I mean, I'm sure there must be one somewhere... but I sure don't remember
it. So if everything is recommended or highly recommended, what does that
say about your capacity as a reviewer? Is every ball thrown by Hasbro hit
for a home run?

If you think Armada is the best thing since sliced bread (which is also
overrated), then by all means continue. Just leave people who hate it
alone. There's a *lot* to hate about Armada, especially since we had to
wait through what everybody acknowledged was a "filler product line" to get
to it. Sure, there's some good stuff too. But, for people who collect
transformers based on the backstory and character... they're clutching a few
recent episodes and the comic and hoping for more of the same and less of
what was at the beginning.

Also, it is not fair to exclude Unicron from Armada, Zob. Unlike Air Attack
Optimus and Megabolt Megatron, Unicron is firmly entrenched in Armada, and
hopefully the entire storyline, or at least it's conclusion. Count the
minicon ports and tell me it's not the ultimate Armada toy. Does it piss
off a completist to own Armada stuff if you hate it? Quite possibly, yes.
It probably also pissed them off to own some or all of the Transmetal 2's,
Beast Machines, and the entire Car Robots line twice.

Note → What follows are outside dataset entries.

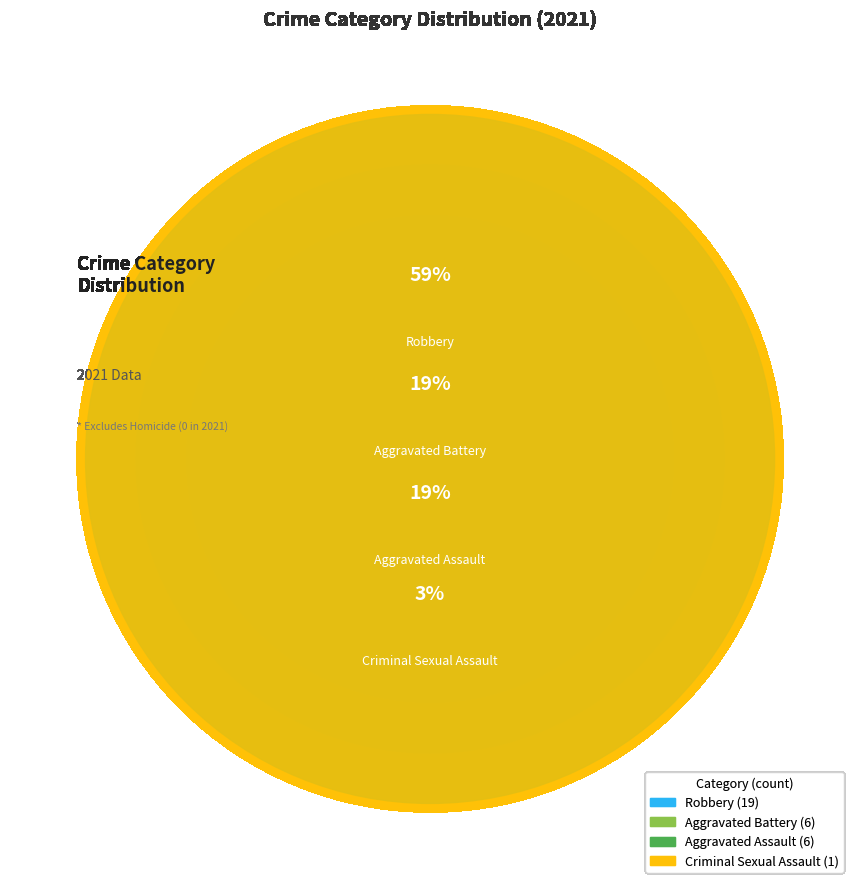

What percentage is NOT represented by Aggravated Assault?

81.2%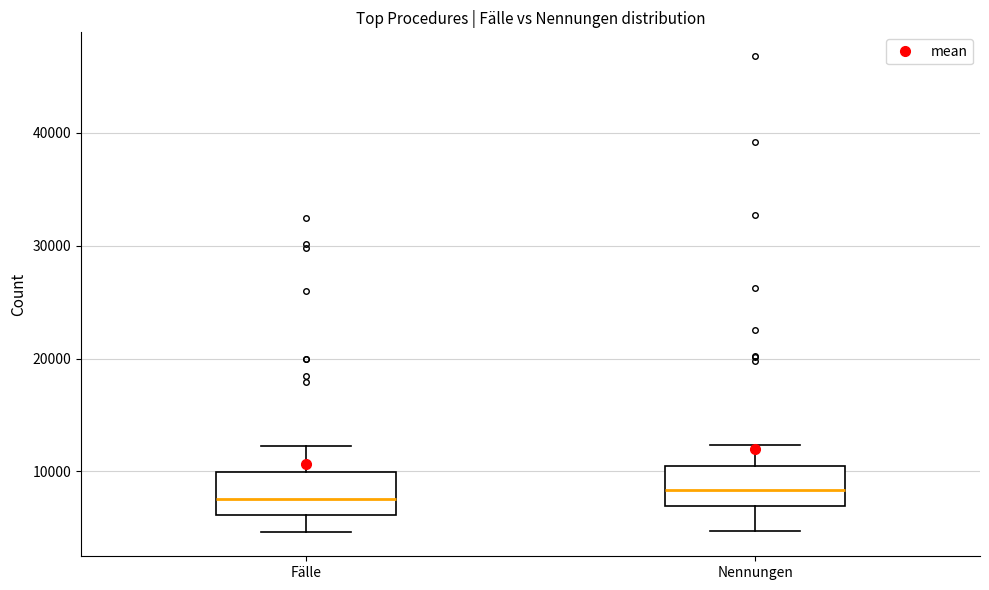

Reading left to right, read every box against the y-axis: the position of its median line, the range the box covers, and the ends of its whiskers. The values are not printed on the chart, so give them approximately, as read against the axis.

Fälle: median 8000, box 6000 to 10000, whiskers 5000 to 12000
Nennungen: median 8000, box 7000 to 10000, whiskers 5000 to 12000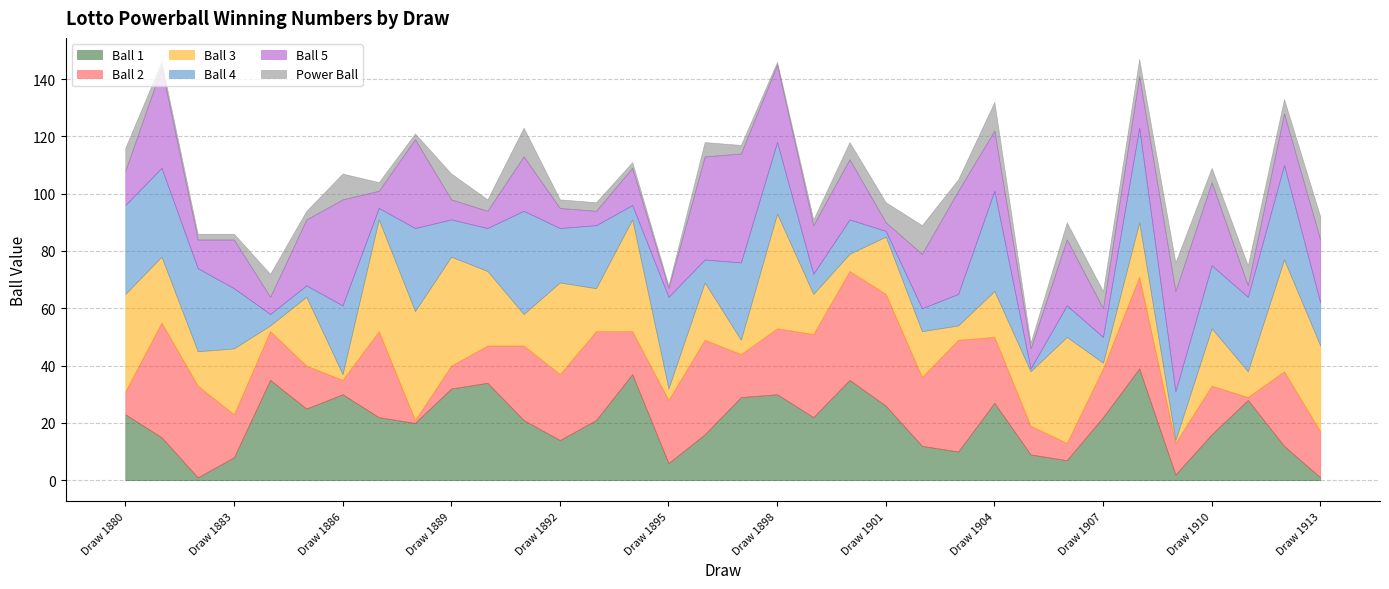

Reading right to left, list all the values displayed in this chart.

Ball 1: Draw 1913=1	Draw 1912=12	Draw 1911=28	Draw 1910=16	Draw 1909=2	Draw 1908=39	Draw 1907=22	Draw 1906=7	Draw 1905=9	Draw 1904=27	Draw 1903=10	Draw 1902=12	Draw 1901=26	Draw 1900=35	Draw 1899=22	Draw 1898=30	Draw 1897=29	Draw 1896=16	Draw 1895=6	Draw 1894=37	Draw 1893=21	Draw 1892=14	Draw 1891=21	Draw 1890=34	Draw 1889=32	Draw 1888=20	Draw 1887=22	Draw 1886=30	Draw 1885=25	Draw 1884=35	Draw 1883=8	Draw 1882=1	Draw 1881=15	Draw 1880=23
Ball 2: Draw 1913=16	Draw 1912=26	Draw 1911=1	Draw 1910=17	Draw 1909=11	Draw 1908=32	Draw 1907=17	Draw 1906=6	Draw 1905=10	Draw 1904=23	Draw 1903=39	Draw 1902=24	Draw 1901=39	Draw 1900=38	Draw 1899=29	Draw 1898=23	Draw 1897=15	Draw 1896=33	Draw 1895=22	Draw 1894=15	Draw 1893=31	Draw 1892=23	Draw 1891=26	Draw 1890=13	Draw 1889=8	Draw 1888=1	Draw 1887=30	Draw 1886=5	Draw 1885=15	Draw 1884=17	Draw 1883=15	Draw 1882=32	Draw 1881=40	Draw 1880=8
Ball 3: Draw 1913=30	Draw 1912=39	Draw 1911=9	Draw 1910=20	Draw 1909=1	Draw 1908=19	Draw 1907=2	Draw 1906=37	Draw 1905=19	Draw 1904=16	Draw 1903=5	Draw 1902=16	Draw 1901=20	Draw 1900=6	Draw 1899=14	Draw 1898=40	Draw 1897=5	Draw 1896=20	Draw 1895=4	Draw 1894=39	Draw 1893=15	Draw 1892=32	Draw 1891=11	Draw 1890=26	Draw 1889=38	Draw 1888=38	Draw 1887=39	Draw 1886=2	Draw 1885=24	Draw 1884=2	Draw 1883=23	Draw 1882=12	Draw 1881=23	Draw 1880=34
Ball 4: Draw 1913=15	Draw 1912=33	Draw 1911=26	Draw 1910=22	Draw 1909=17	Draw 1908=33	Draw 1907=9	Draw 1906=11	Draw 1905=1	Draw 1904=35	Draw 1903=11	Draw 1902=8	Draw 1901=2	Draw 1900=12	Draw 1899=7	Draw 1898=25	Draw 1897=27	Draw 1896=8	Draw 1895=32	Draw 1894=5	Draw 1893=22	Draw 1892=19	Draw 1891=36	Draw 1890=15	Draw 1889=13	Draw 1888=29	Draw 1887=4	Draw 1886=24	Draw 1885=4	Draw 1884=4	Draw 1883=21	Draw 1882=29	Draw 1881=31	Draw 1880=31
Ball 5: Draw 1913=22	Draw 1912=18	Draw 1911=4	Draw 1910=29	Draw 1909=35	Draw 1908=18	Draw 1907=10	Draw 1906=23	Draw 1905=7	Draw 1904=21	Draw 1903=36	Draw 1902=19	Draw 1901=3	Draw 1900=21	Draw 1899=17	Draw 1898=27	Draw 1897=38	Draw 1896=36	Draw 1895=3	Draw 1894=13	Draw 1893=5	Draw 1892=7	Draw 1891=19	Draw 1890=6	Draw 1889=7	Draw 1888=31	Draw 1887=6	Draw 1886=37	Draw 1885=23	Draw 1884=6	Draw 1883=17	Draw 1882=10	Draw 1881=35	Draw 1880=12
Power Ball: Draw 1913=8	Draw 1912=5	Draw 1911=7	Draw 1910=5	Draw 1909=10	Draw 1908=6	Draw 1907=6	Draw 1906=6	Draw 1905=2	Draw 1904=10	Draw 1903=4	Draw 1902=10	Draw 1901=7	Draw 1900=6	Draw 1899=2	Draw 1898=1	Draw 1897=3	Draw 1896=5	Draw 1895=1	Draw 1894=2	Draw 1893=3	Draw 1892=3	Draw 1891=10	Draw 1890=4	Draw 1889=9	Draw 1888=2	Draw 1887=3	Draw 1886=9	Draw 1885=3	Draw 1884=8	Draw 1883=2	Draw 1882=2	Draw 1881=2	Draw 1880=8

Armada is what the "fans" wanted. A return to G1. This is where "be
careful what you wish for, you just might get it" comes home to roost. It
is one thing to tolerate the problems with G1 as a kid, and love the toys
and cartoon nostalgically as an adult. It is entirely another to tolerate
Armada and the show as an adult, after seeing the evolution of the
Transformers brand to this point. However, given the sales and popularity
of Armada, I'd say that kids are still willing to tolerate the same things
most of you did as kids. When they grow up, they'll be on this group saying
how "Smokescreeen owns you" etc.. and bitching about how Alternators runied
the whole damned thing, getting away from smiling faces, futuristic
vehicles, and day-glo colors. They'll be eagerly anticipating the 20th
Anniversary Unicron... and the highly collectable worlds smallest minicons
carved out of rice or something.

Joe Larson
(yeah *that* guy)
necr...@lycos.com
If you had to appoint yourself to something, nobody wanted you there in the
first place.

ps :I take Steve-o seriously, but I *do* wish that he would pay closer
attention to other FAQ violations made by certain elements of this fandom.